Потом я бросил Горный институт, куда поступил заодно со стадом своих знакомых: там был невысокий проходной балл и волосатая рука бабушкиной сестры. Но едва мне начали преподавать теорию матриц, я понял, что никогда это не полюблю, и ушел стажером в газету. Я еще дважды поступал в вузы, но ни один из них не заинтересовал меня дальше третьего курса. Я любил черпать знания из книг в Летнем саду, но не дольше чем до обеда. В те годы я сделал успехи в журналистике: получил несколько премий и был избалован гонорарами настолько, что не мог позволить себе бесплатно писать конспекты и курсовые. В итоге тридцатилетие я встретил со странным набором скальпов: недописанный роман, недоделанный ремонт, недораскрученный бизнес, недовоспитанный сын, который проводил у меня каникулы и о существовании которого я иногда надолго забывал, захлебнувшись в своих вечных командировках и бестолковых связях.

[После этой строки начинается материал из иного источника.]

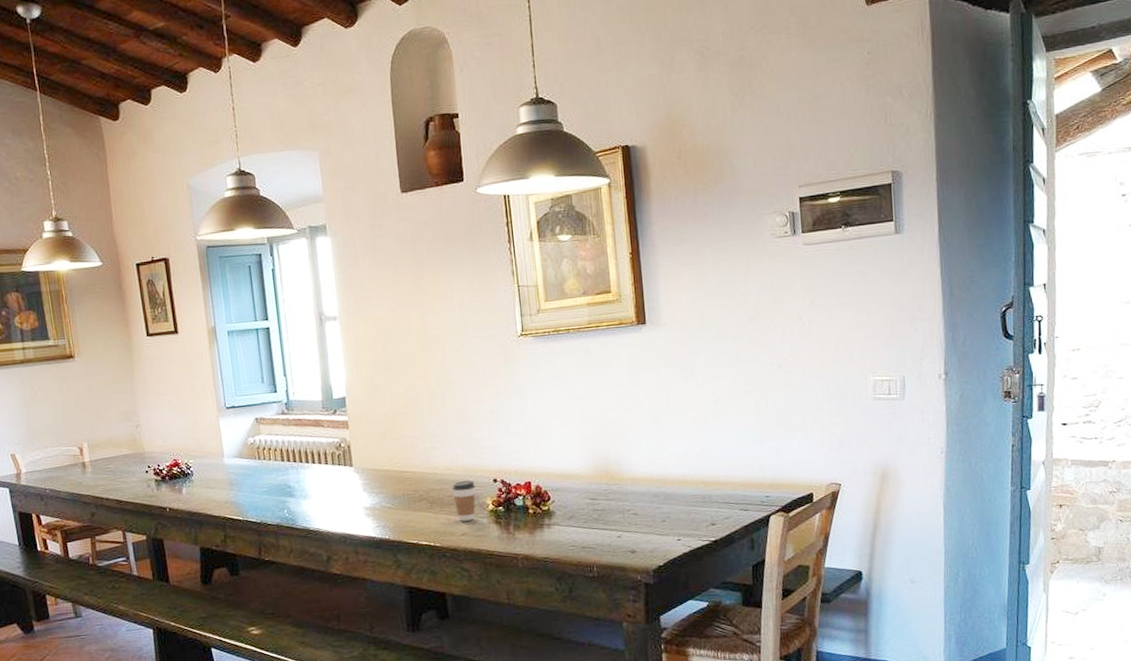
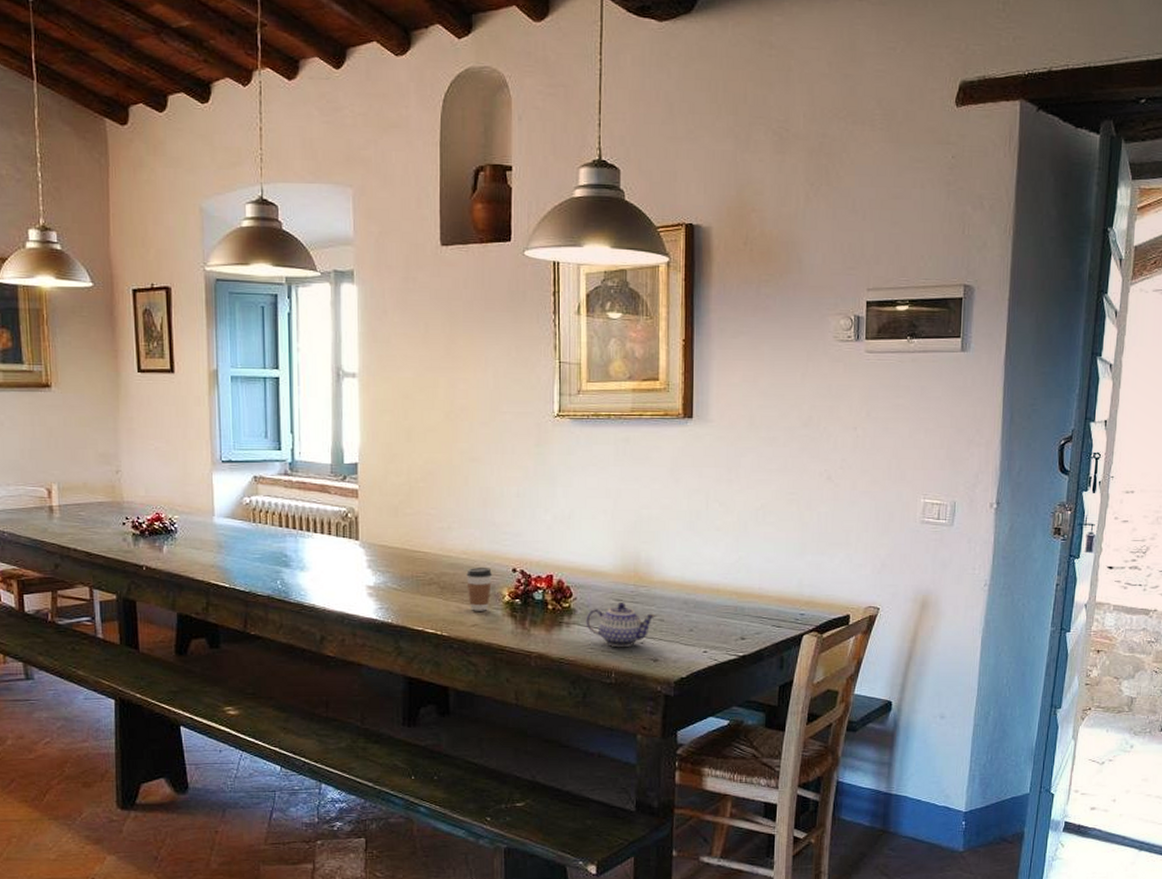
teapot: none [565,501,629,543] -> present [586,603,655,648]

Долгое время я был лузером на полставки. То есть зацепился за хлебную должность, позволявшую вести жизнь этакого мастера в полете. Да, мне не нужно было отрывать у сладкой утренней дремы два часа. Столько же времени я мог потратить на обед, а вместо неудобного делового костюма и галстука носить свитер и джинсы. Когда на работе начинались репрессии и лай собак, я выписывал себе командировку в Москву, ставил у приятеля печать столичной фирмы на документы и валялся дома на диване, восхищаясь своей ловкостью.